═════ Text provided

Saturday, October 18, 2008

What is Equality?

That is the question raised by this very interesting column in the Yale Daily News.
Equal protection principles basically amount to the idea that individuals in similar conditions should be treated similarly. This ostensibly raises the problem, though, of determining which conditions are relevant (implying sexual orientation is an irrelevant difference).

What interests me, however, is the assertion (the crux of this kind of argument) that they are treated differently. Marriage laws typically state that one is entitled to marry someone of the opposite sex. A denial of equal protection, then, would mean that the law prohibits gay men from marrying women. I seriously doubt there is a legal ban anywhere from gays entering into heterosexual marriage. A gay man has as much entitlement to marry a woman as I do. To put it another way, I, a straight man, have equally little (in three states, equally much) opportunity to marry another man as a gay man does. ...
The only way to use the argument that there is no equal protection under the law is to, well, ignore the content of law that is supposedly being unequally applied. This is different than a black person being denied a job a white person would get. Everyone — gay or straight — is allowed a heterosexual marriage, and everyone is equally denied a homosexual marriage. ...

══════════
═════ Records provided

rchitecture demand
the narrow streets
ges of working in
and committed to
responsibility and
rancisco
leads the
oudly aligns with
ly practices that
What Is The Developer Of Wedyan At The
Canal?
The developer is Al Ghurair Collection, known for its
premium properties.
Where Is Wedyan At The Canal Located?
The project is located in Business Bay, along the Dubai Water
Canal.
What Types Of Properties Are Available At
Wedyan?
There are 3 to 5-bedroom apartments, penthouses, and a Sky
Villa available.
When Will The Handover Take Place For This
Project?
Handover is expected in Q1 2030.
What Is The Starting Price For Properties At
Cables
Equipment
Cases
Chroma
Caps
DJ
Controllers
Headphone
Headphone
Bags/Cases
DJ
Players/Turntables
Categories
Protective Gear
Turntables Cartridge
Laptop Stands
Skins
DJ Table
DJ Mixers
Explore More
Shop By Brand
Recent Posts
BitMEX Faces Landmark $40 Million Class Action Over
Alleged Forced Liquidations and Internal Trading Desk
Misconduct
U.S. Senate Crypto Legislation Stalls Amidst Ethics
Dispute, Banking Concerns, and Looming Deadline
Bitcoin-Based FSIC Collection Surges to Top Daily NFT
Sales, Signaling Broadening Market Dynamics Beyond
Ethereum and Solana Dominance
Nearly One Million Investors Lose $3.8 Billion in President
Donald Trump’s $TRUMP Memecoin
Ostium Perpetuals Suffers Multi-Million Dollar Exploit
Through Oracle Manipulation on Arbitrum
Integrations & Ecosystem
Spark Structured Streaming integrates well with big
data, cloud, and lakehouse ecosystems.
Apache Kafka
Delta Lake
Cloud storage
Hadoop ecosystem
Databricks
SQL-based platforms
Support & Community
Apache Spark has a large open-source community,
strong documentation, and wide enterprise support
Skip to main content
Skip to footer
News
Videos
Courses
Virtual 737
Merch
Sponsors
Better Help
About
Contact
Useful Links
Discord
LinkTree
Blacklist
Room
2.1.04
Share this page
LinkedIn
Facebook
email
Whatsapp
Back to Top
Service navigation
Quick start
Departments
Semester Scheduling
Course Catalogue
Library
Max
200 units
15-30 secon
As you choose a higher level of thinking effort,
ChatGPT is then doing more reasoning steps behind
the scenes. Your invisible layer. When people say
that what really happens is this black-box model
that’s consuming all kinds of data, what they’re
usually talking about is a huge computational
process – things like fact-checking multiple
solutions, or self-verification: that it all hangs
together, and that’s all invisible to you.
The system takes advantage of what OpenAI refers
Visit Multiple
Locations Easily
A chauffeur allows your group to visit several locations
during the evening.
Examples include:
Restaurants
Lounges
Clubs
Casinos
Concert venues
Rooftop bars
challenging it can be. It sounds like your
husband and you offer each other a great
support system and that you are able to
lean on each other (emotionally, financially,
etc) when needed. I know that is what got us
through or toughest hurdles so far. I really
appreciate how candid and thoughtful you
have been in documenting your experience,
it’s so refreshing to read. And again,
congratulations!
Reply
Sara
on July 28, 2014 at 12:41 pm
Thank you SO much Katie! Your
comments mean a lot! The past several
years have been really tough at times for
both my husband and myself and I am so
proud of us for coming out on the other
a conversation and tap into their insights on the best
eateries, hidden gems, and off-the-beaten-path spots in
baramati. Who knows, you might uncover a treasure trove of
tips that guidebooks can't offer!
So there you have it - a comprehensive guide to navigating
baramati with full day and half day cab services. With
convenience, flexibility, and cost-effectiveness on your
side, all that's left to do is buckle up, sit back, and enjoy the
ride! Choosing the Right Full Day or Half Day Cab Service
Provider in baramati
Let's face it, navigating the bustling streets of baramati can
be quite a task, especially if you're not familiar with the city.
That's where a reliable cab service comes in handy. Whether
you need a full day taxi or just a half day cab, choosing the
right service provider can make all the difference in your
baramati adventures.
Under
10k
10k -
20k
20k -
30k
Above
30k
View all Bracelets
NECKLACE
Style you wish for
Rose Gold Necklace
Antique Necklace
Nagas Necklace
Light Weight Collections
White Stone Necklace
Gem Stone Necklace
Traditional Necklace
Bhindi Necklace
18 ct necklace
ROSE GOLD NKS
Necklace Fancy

══════════

## Tasks and exercises
A. List every parenthetical remark that appears in the post on equality.
B. Echo the post on equality, starting at "Equal protection principles" and continuing down through "man does. ...".
The listing bears no relation to the post on equality.

## Answers to the problems
A.
(implying sexual orientation is an irrelevant difference)
(the crux of this kind of argument)
(in three states, equally much)

B.
Equal protection principles basically amount to the idea that individuals in similar conditions should be treated similarly. This ostensibly raises the problem, though, of determining which conditions are relevant (implying sexual orientation is an irrelevant difference).

What interests me, however, is the assertion (the crux of this kind of argument) that they are treated differently. Marriage laws typically state that one is entitled to marry someone of the opposite sex. A denial of equal protection, then, would mean that the law prohibits gay men from marrying women. I seriously doubt there is a legal ban anywhere from gays entering into heterosexual marriage. A gay man has as much entitlement to marry a woman as I do. To put it another way, I, a straight man, have equally little (in three states, equally much) opportunity to marry another man as a gay man does. ...